Optimizing Noise Schedules of Generative Models in High Dimensionss
Santiago Aranguri, Giulio Biroli, Marc Mezard, Eric Vanden-Eijnden
TL;DR
This work analyzes noise schedules for high-dimensional diffusion-based generative models through the lens of stochastic interpolants, revealing a fundamental VP/VE dichotomy: VP tends to recover low-level per-mode structure while VE captures high-level inter-mode asymmetry. Time-dilated interpolation schedules are proposed to jointly recover both types of features, yielding a well-defined limiting probability-flow ODE in dimension $d$ that can be discretized with $\Theta_d(1)$ steps. The authors establish theory for Gaussian Mixtures and Curie-Weiss distributions, connect the interpolants to standard score-based diffusion models, and validate the approach with GM/CW simulations and CelebA experiments, showing improved feature recovery and discretization efficiency.
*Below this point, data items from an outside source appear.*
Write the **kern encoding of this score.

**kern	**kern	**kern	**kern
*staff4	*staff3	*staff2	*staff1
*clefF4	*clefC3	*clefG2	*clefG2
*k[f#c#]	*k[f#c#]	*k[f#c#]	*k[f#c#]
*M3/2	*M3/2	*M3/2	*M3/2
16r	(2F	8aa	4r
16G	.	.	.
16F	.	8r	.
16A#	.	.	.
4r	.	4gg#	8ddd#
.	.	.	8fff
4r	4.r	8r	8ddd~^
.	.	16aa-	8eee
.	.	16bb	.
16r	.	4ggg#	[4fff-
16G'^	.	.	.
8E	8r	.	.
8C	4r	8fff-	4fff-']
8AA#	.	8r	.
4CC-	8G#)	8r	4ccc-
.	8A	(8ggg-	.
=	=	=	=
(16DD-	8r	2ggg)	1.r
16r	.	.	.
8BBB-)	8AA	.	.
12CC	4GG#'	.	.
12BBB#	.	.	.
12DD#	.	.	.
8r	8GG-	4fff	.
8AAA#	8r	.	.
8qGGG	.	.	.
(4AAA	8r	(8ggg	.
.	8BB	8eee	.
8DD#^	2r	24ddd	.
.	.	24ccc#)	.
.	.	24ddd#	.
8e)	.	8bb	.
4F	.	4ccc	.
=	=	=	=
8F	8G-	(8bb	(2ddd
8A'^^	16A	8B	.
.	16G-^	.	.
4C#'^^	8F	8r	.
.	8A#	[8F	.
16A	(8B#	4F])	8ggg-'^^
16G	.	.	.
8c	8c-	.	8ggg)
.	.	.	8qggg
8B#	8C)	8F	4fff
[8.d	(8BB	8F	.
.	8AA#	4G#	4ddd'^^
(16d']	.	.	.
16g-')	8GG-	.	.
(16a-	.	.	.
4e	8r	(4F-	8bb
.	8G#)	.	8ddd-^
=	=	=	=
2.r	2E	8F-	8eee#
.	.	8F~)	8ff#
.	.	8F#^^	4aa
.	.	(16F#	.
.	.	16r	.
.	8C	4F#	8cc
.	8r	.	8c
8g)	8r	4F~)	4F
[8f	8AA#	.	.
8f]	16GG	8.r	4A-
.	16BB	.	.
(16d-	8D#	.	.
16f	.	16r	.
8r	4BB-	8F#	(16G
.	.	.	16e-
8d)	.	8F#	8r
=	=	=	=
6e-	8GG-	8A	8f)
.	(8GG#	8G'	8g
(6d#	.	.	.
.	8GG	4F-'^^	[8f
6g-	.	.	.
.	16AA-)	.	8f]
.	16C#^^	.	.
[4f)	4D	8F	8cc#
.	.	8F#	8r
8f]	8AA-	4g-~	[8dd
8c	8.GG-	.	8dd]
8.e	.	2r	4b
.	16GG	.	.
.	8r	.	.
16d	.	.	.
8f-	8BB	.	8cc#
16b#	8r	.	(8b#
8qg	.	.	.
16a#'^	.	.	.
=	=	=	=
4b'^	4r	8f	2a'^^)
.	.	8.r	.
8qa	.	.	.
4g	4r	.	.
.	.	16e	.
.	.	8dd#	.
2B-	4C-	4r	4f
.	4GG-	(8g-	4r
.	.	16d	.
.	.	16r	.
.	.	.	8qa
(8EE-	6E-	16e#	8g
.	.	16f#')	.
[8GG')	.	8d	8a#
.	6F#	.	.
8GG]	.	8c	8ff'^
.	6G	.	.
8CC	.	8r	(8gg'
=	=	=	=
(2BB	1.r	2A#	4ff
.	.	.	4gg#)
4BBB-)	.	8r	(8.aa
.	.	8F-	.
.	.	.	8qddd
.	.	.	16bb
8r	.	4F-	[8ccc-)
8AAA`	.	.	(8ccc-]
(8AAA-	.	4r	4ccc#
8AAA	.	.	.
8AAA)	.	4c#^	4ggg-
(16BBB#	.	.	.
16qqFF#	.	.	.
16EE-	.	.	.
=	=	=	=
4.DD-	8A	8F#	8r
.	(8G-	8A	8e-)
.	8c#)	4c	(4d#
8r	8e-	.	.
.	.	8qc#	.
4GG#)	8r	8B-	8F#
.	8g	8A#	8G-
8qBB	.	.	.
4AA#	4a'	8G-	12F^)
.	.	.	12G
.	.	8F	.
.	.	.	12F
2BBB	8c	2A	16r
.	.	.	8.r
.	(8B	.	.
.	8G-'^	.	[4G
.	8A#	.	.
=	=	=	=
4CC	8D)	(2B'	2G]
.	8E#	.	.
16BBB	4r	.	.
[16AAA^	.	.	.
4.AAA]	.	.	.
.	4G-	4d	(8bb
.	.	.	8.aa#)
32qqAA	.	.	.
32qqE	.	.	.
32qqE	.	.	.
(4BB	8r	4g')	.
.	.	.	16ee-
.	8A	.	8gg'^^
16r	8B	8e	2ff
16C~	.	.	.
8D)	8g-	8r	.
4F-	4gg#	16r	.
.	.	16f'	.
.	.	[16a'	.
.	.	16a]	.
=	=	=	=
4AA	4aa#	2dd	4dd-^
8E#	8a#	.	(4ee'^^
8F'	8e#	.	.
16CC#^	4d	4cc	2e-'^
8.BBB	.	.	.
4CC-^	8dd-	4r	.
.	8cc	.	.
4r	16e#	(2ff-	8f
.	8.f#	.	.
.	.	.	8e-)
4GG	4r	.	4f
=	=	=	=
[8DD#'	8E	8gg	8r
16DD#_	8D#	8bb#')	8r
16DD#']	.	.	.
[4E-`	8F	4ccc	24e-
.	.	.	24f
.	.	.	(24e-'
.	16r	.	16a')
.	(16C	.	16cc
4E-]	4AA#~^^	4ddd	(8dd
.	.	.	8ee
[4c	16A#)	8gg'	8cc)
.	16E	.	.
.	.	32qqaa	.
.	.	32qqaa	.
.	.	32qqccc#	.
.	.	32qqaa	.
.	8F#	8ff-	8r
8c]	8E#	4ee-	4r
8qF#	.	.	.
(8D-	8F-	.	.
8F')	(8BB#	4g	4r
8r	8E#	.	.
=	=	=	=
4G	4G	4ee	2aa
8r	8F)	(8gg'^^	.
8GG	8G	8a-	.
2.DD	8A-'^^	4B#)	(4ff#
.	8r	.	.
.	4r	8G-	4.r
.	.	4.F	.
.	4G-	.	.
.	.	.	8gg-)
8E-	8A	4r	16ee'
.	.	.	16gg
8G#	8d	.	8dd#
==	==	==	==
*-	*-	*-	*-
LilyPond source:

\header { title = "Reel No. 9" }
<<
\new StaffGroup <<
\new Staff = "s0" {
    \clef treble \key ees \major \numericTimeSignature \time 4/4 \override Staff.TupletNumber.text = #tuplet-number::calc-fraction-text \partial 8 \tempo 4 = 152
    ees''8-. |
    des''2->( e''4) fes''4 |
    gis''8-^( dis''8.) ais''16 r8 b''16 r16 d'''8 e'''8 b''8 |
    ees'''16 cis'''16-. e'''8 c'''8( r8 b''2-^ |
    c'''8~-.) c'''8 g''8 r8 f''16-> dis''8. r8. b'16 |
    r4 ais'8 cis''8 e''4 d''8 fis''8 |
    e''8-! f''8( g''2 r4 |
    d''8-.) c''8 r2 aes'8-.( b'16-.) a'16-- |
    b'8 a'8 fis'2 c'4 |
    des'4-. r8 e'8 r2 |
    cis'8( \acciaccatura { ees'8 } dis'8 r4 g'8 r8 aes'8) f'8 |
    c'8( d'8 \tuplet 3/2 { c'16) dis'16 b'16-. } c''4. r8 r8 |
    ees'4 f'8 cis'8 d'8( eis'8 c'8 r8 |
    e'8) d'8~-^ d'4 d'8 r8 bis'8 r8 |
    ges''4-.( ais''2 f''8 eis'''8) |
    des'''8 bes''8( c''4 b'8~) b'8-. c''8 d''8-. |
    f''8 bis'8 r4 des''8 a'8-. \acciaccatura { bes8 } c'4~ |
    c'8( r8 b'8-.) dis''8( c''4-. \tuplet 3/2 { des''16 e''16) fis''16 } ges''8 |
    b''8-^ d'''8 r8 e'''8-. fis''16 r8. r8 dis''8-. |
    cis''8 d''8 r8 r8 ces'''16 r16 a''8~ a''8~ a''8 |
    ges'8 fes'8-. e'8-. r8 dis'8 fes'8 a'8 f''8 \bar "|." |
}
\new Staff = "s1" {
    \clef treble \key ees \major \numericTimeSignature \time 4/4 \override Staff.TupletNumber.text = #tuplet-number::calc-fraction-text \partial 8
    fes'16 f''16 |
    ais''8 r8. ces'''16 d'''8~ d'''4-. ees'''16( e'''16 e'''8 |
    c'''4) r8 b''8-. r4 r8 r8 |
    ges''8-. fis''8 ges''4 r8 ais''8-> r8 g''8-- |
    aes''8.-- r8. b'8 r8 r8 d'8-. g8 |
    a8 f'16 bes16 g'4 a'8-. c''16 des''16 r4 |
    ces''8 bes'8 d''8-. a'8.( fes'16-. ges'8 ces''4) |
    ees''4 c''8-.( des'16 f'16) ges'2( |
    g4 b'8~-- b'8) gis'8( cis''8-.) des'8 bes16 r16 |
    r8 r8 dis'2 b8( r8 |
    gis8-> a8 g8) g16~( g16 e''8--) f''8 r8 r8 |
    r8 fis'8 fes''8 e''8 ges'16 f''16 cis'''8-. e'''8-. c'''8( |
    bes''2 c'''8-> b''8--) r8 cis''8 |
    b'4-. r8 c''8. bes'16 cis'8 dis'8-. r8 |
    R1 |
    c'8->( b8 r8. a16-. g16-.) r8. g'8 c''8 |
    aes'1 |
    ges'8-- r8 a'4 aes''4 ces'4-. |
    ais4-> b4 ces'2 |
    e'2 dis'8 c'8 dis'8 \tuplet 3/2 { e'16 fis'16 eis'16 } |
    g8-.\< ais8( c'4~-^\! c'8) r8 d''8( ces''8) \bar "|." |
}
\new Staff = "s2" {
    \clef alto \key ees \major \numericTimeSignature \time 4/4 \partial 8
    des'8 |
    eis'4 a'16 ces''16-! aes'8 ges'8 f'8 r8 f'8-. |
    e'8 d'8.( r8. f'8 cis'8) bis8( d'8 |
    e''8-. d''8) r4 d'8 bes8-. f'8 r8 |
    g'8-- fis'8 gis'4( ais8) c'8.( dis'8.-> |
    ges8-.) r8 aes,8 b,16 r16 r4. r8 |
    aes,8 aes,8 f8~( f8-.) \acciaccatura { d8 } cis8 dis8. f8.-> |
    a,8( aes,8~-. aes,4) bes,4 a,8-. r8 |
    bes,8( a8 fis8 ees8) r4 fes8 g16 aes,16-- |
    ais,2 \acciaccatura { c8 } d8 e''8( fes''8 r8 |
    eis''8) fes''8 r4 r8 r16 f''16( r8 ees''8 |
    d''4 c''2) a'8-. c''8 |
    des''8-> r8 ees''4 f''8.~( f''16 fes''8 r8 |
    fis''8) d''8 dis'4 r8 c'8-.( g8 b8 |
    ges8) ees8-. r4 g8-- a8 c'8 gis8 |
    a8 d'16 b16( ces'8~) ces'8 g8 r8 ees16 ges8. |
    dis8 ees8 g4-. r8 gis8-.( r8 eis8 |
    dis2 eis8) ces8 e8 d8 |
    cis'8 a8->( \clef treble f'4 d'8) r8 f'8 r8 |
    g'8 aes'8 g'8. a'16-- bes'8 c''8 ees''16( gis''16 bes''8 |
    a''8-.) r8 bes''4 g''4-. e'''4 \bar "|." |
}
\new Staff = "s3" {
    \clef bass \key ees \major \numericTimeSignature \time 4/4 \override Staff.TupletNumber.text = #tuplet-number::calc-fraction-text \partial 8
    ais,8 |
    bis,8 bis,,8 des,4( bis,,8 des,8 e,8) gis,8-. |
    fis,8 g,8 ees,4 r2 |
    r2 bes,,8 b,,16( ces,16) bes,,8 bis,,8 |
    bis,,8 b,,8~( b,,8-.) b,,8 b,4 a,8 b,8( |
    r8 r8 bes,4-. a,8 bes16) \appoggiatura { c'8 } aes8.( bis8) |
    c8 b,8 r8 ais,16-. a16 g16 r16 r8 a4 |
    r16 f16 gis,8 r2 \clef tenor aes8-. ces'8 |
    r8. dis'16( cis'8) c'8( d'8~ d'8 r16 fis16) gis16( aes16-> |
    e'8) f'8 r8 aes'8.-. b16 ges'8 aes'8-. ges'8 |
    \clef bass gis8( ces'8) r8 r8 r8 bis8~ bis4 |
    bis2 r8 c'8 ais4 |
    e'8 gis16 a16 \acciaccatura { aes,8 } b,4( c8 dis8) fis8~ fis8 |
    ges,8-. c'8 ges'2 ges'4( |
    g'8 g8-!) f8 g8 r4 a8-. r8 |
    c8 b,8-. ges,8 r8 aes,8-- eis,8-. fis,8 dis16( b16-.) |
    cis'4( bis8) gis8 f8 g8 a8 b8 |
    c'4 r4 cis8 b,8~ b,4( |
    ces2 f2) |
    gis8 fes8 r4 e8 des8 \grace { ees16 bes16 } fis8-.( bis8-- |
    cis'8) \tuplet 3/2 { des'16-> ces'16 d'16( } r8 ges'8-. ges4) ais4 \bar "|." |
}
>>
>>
Practically, the results provide dimension-robust noise schedules that enable efficient sampling in high-dimensional diffusion models while preserving both global structure and fine-grained details.
Abstract
Recent works have shown that diffusion models can undergo phase transitions, the resolution of which is needed for accurately generating samples. This has motivated the use of different noise schedules, the two most common choices being referred to as variance preserving (VP) and variance exploding (VE). Here we revisit these schedules within the framework of stochastic interpolants. Using the Gaussian Mixture (GM) and Curie-Weiss (CW) data distributions as test case models, we first investigate the effect of the variance of the initial noise distribution and show that VP recovers the low-level feature (the distribution of each mode) but misses the high-level feature (the asymmetry between modes), whereas VE performs oppositely. We also show that this dichotomy, which happens when denoising by a constant amount in each step, can be avoided by using noise schedules specific to VP and VE that allow for the recovery of both high- and low-level features. Finally we show that these schedules yield generative models for the GM and CW model whose probability flow ODE can be discretized using $Θ_d(1)$ steps in dimension $d$ instead of the $Θ_d(\sqrt{d})$ steps required by constant denoising.